In 2011, the Public Company Accounting Oversight Board (“PCAOB”) issued a Concept Release on Auditor Independence and Audit Firm Rotation, seeking public comment on:
“ways that auditor independence, objectivity and professional skepticism could be enhanced. One possible approach on which the Board is seeking comment is mandatory audit firm rotation.”
Apparently, the House of Representatives had a strong opinion, which it made clear yesterday by approving a bill prohibiting the PCAOB from requiring mandatory audit firm rotation for public companies. This action was consistent with the recommendation of the AICPA, who subsequently issued a statement:
“In the absence of evidence that mandatory audit firm rotation would enhance audit quality, the House has sent regulators in the United States and Europe a clear message that the time has come to end the debate over rotation,” Melancon said. “In Europe, there is a misimpression that the continued consideration of the PCAOB’s concept release means that the U.S. is headed toward adoption of a mandatory firm rotation requirement.

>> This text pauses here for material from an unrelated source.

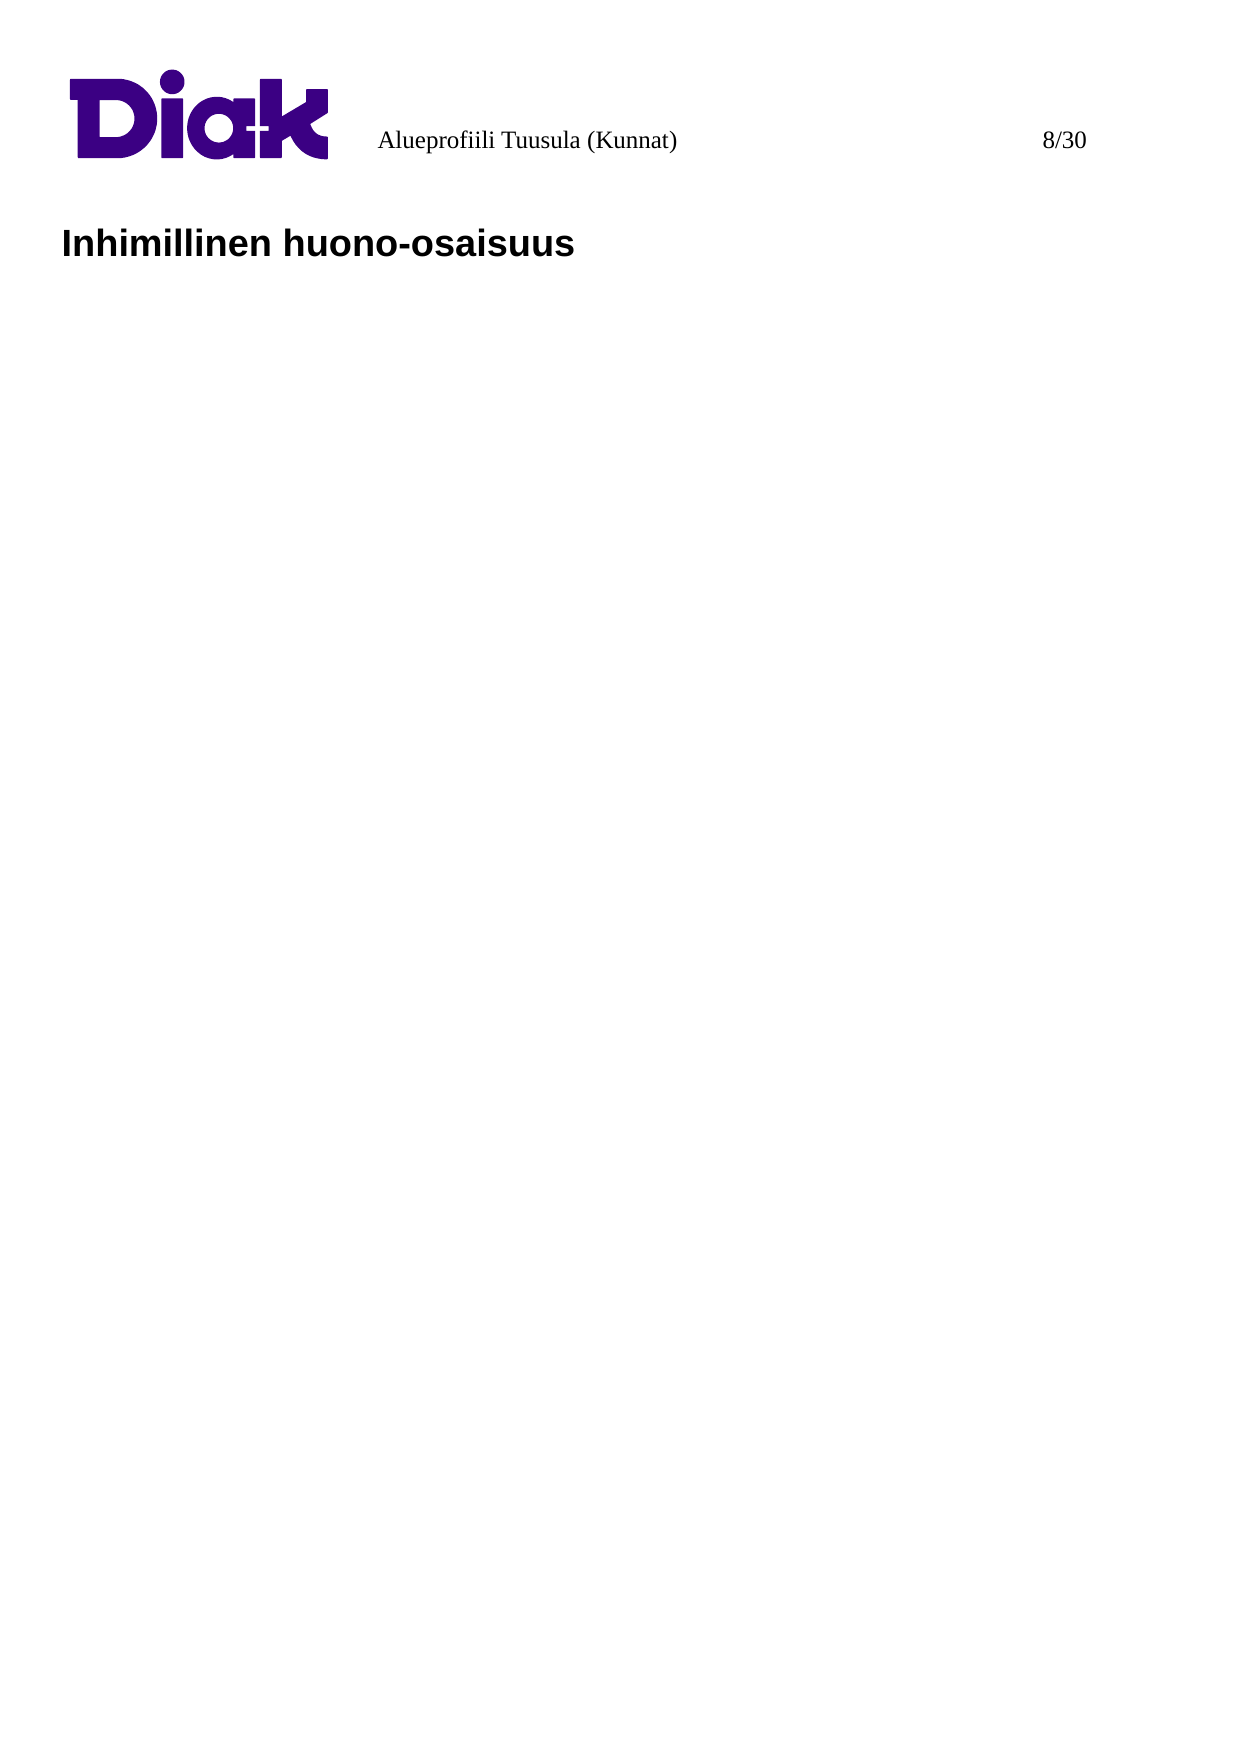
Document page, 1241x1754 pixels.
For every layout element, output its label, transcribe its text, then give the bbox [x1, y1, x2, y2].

subtitle Inhimillinen huono-osaisuus [61, 221, 1179, 265]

Today’s House vote will go a long way toward alleviating confusion and uncertainty for policy makers and stakeholders on both sides of the Atlantic.”
Prior posts here and here discussed the traction that mandatory auditor rotation is getting in Europe. An additional post described the substantial lobbying dollars the Big Four accounting firms spent fighting auditor rotation in the U.S., which appear to have achieved at least one of their key objectives with this bill.